You will probably have to experiment with the number of bins. Find one that shows whatever you think the shape is.
ggplot(viscosity, aes(x = cholesterol)) + geom_histogram(bins = 7)
This is not completely normal: a bit skewed to the right, with maybe too many observations above 200 compared to a normal distribution. (You don’t need to say this: comment is coming below. But it’s worth your while to think it now, so that you have an idea of what to say later.)
Thus:
ggplot(viscosity, aes(sample = cholesterol)) + stat_qq() + stat_qq_line()
This is actually not far off normal, just a slightly longer right tail (to ponder for in a moment).
My histogram seems to be showing right skewness, while the normal quantile plot is showing more of a long right tail. These are both consistent with a right tail that is longer than you would expect from a normal distribution.
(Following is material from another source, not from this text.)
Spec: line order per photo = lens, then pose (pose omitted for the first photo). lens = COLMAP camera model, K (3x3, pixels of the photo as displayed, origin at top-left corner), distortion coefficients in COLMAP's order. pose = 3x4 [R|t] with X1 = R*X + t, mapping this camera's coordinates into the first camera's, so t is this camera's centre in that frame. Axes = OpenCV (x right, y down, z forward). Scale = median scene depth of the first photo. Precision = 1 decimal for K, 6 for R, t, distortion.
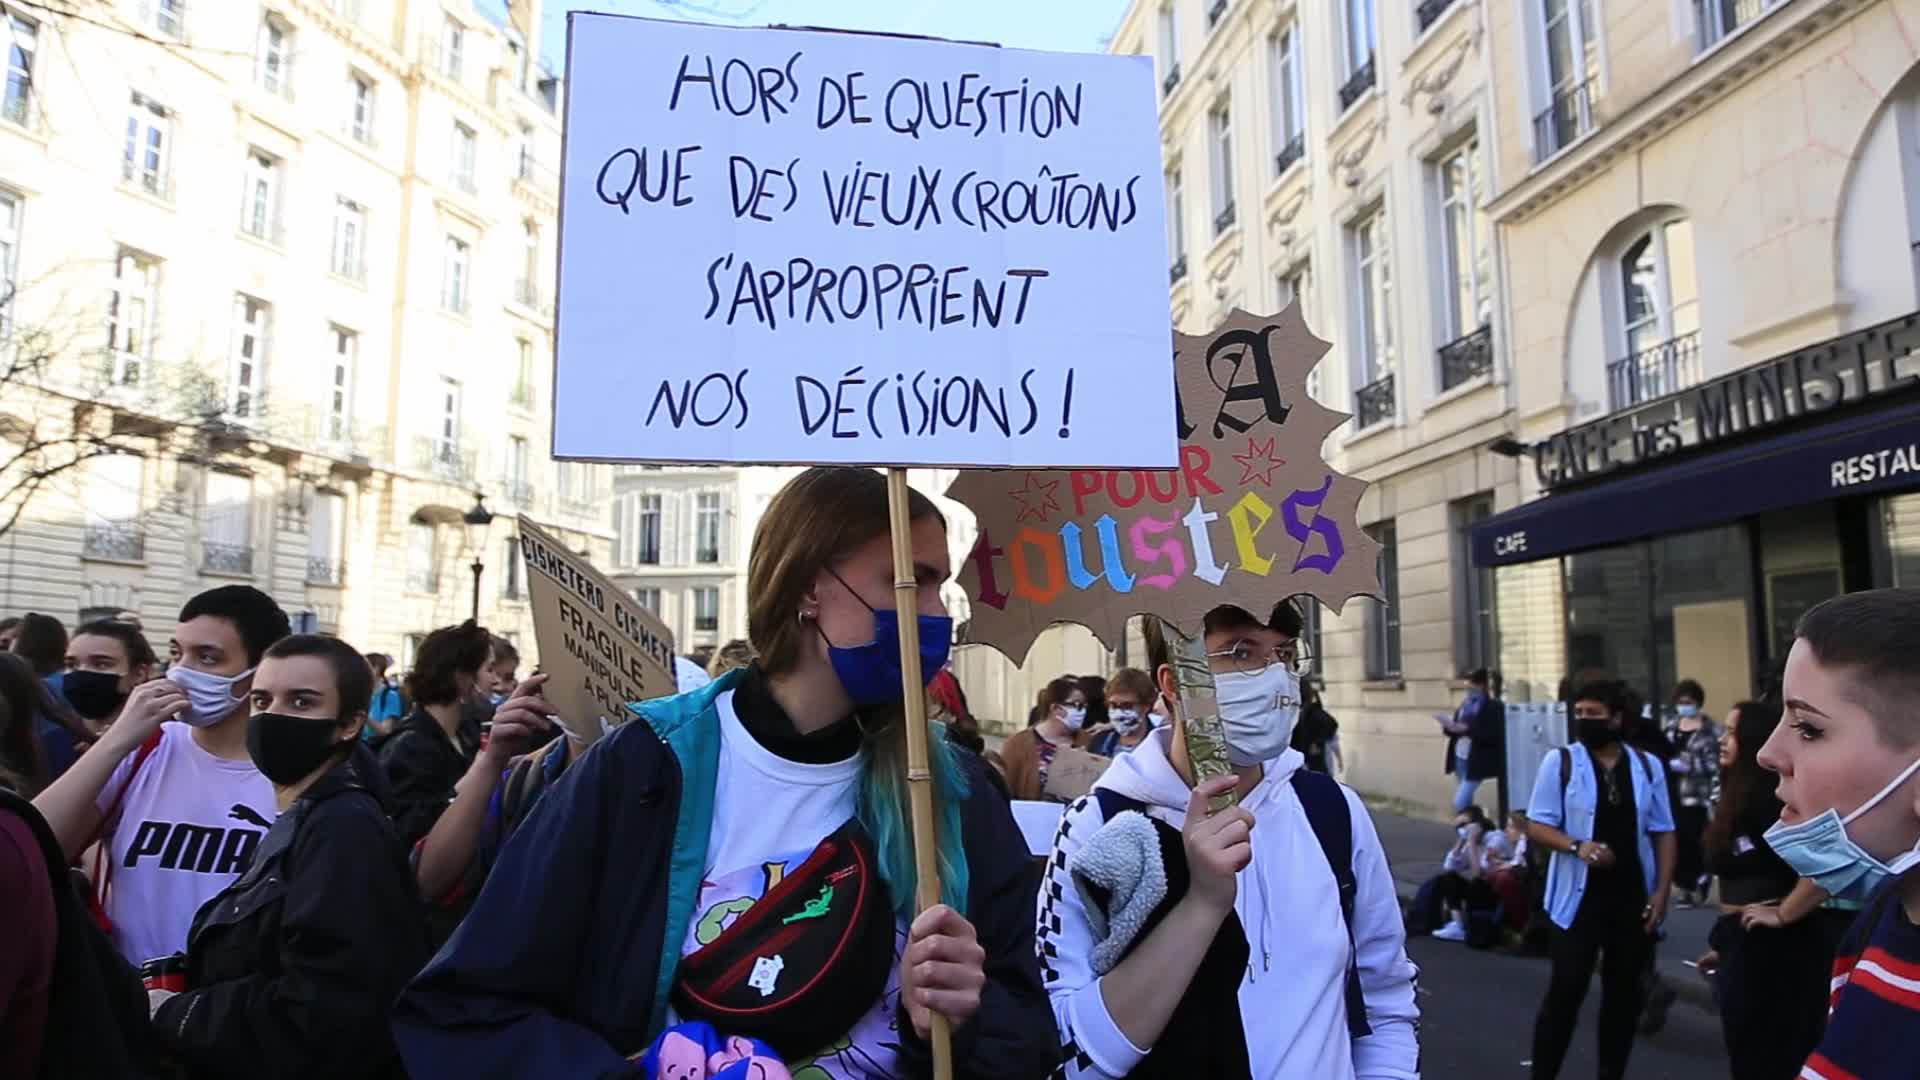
lens RADIAL K [[1334.6, 0, 960.0], [0, 1334.6, 540.0], [0, 0, 1]] dist [-0.128639, 0.056178]
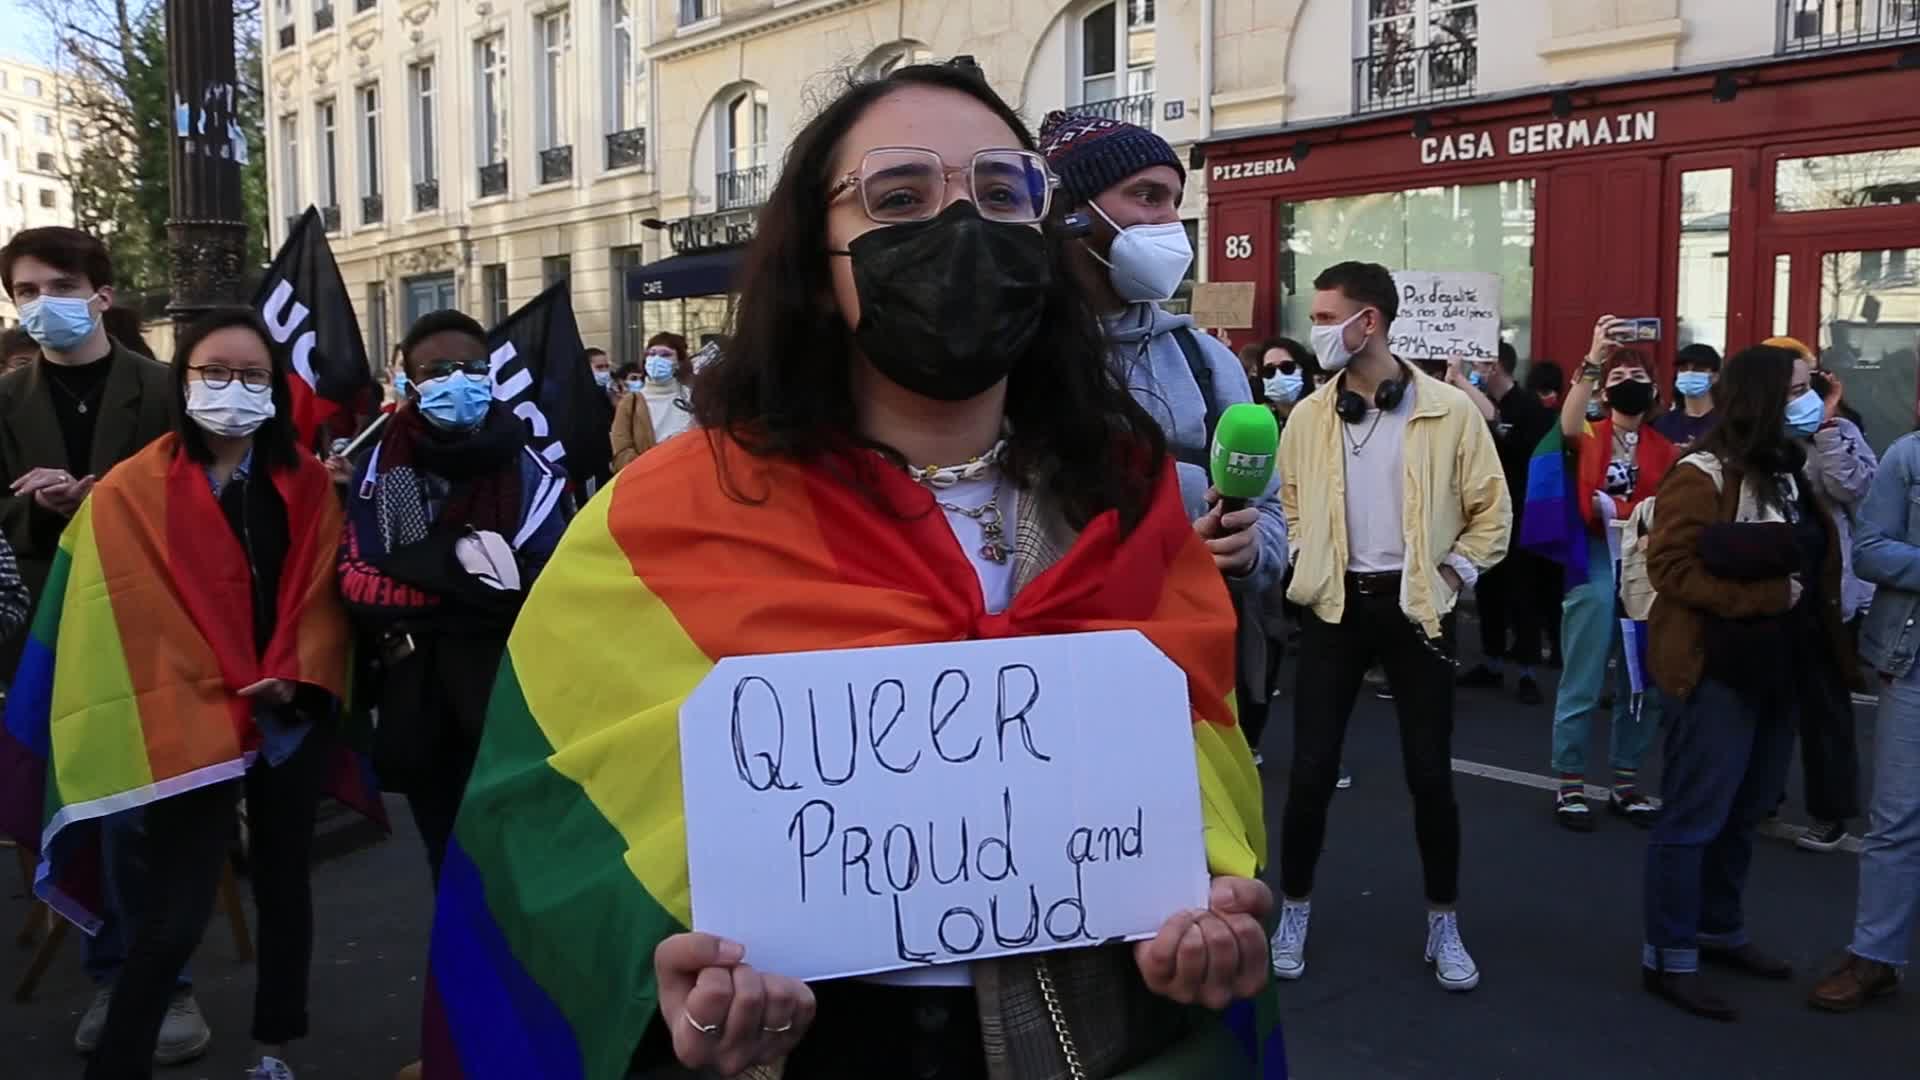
lens RADIAL K [[1509.0, 0, 958.5], [0, 1509.0, 466.4], [0, 0, 1]] dist [-0.007732, -0.000110]
pose [[0.826765, -0.035428, 0.561430, -0.260264], [-0.058603, 0.987161, 0.148592, -0.066052], [-0.559486, -0.155752, 0.814074, -0.621356]]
Extra: It is perhaps reasonable to trust the normal quantile plot a bit more when assessing normality (since that is its main job). This one says that the highest values are a bit too high (that is, the right tail is too long), but, compared to the normal, the left tail is pretty much as you would expect. Looking at the histogram, the lower tail looks too short for a normal, but that depends on things like the standard deviation of the normal distribution we’re comparing it with, and is hard to judge on a histogram. (Also, the large number of data values around 140 shows up on the normal quantile plot as the points dipping below the line between 140 and 160, which you might also take as evidence of skewness, a curve, on that plot. If the values below 120 were more bunched up, this would definitely be skewness.)